Council members decided to hire a consultant because city officials lack expertise in the field, according to Mayor Keith Gillins. Sunrise Engineering of Fillmore was chosen over Energy Strategies Inc. of Salt Lake City to do the consultant work."Sunrise now has the experience needed after working with Nephi, the bid was less than that of Energy Strategies, and it is a local engineering firm," the mayor said. The contract will cost $3,000 - $500 less than the bid submitted by Energy Strategies.

Gillins said it will require about two weeks to draw up the contract and that the consultant work should be completed and a decision made by the council soon. "We may find that a municipal system will cost too much and we will consider the service of Mountain Fuel as well as our own system."

The mayor had suggested that Delta and Millard County join with Fillmore in exploring various gas systems and in negotiating a natural allotment for the area. He felt sharing costs would make it more economical, but the other entities apparently had little interest in the proposal so the Fillmore Council decided to go it alone.

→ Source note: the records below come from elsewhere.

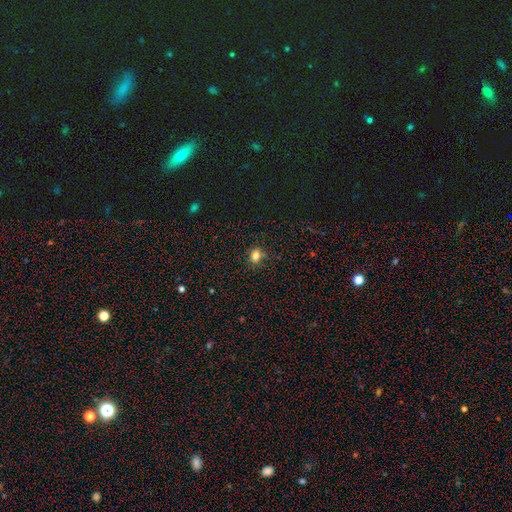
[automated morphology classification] type=smooth (78%); roundness=round (59%); merging=none (78%).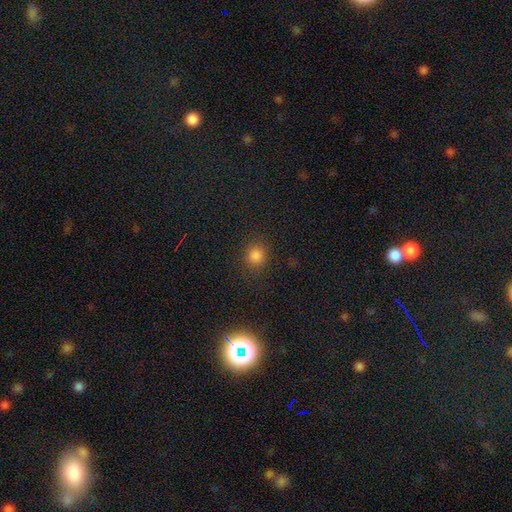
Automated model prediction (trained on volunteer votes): Morphology: type=smooth (82%); roundness=round (83%); merging=none (85%).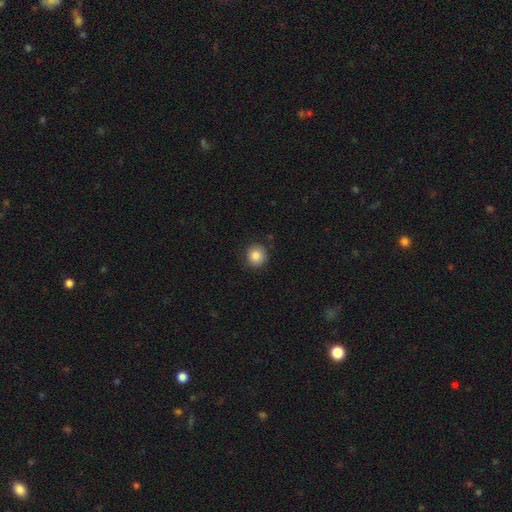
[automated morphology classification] The model was most divided on "smooth or featured": smooth: 86%, star or artifact: 9%, featured or disk: 5%. More confident: how rounded — round (91%); merging — none (88%).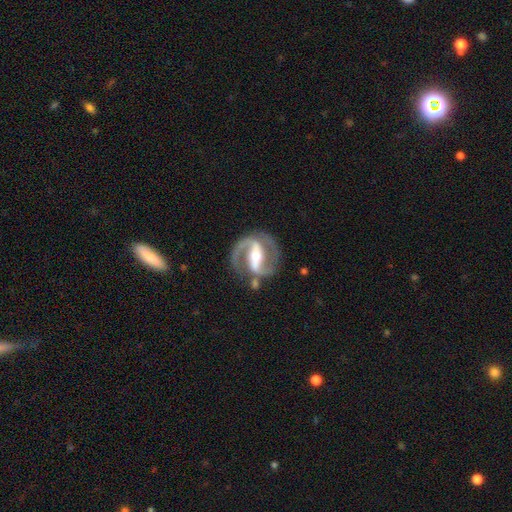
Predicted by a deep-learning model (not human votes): This is clearly a featured or disk galaxy (91%). It is clearly not viewed edge-on (97%). Bar: likely strong (73%). Spiral arm pattern: clearly yes (96%). Spiral arm count: clearly 2 (93%). Spiral winding: possibly medium (57%). Central bulge: likely moderate (61%). Merging: likely none (80%).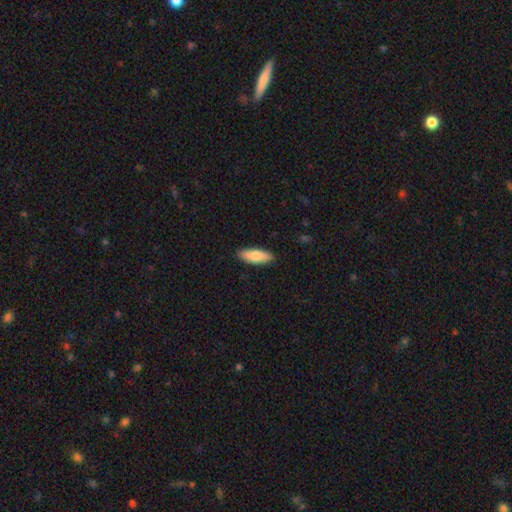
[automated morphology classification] Q: Smooth or featured?
A: smooth (82%); runner-up: featured or disk (13%)
Q: How rounded?
A: in between (56%); runner-up: cigar-shaped (42%)
Q: Merging?
A: none (89%); runner-up: minor disturbance (8%)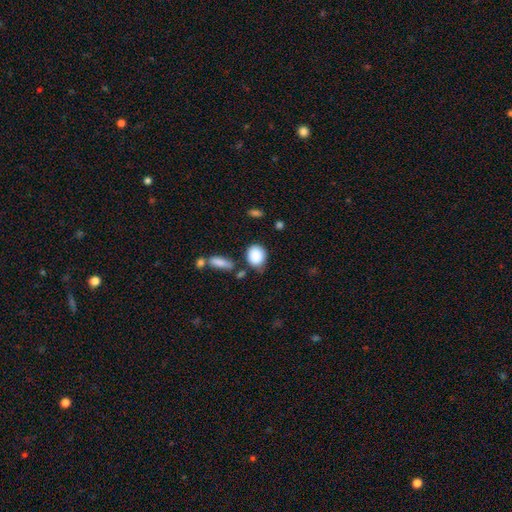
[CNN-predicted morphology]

Officials in Nephi have been considering a municipally owned system.

The mayor said the Kern River Gas Transportation Co. has not said when natural gas might be available in Millard County. Construction of a transmission line that will carry natural gas from Wyoming to Southern California will be completed in a few months.

The line will cross Millard, Beaver and Juab, the only counties in south-central and southwestern Utah that do not have natural gas. It is anticipated the Kern River line will be tapped to provide the service.

The Wyoming California Pipeline Co. also planned to build a line but recently withdrew its proposal.

The 904-mile gas line being built by Kern River will cost $934 million. It is a joint venture of the Williams Companies Inc., and Tenneco Gas. Most of the line will be 36 inches in diameter with a capacity to carry 700 million cubic feet of gas per day.

Kern River officials say they expect to permanently employ about 75 people after the line is completed. Operations and the gas control center will be in Salt Lake City, but administrative offices will be in Houston. Compressor stations will be located in Fillmore, Muddy Creek, Wyo., and Goodsprings, Nev.

The project will be built in eight segments, ranging from 61 to 112 miles in length. The segments in southern Utah, Nevada and California are being built first. The northern half of the system will be constructed next summer and fall when the weather is drier and warmer.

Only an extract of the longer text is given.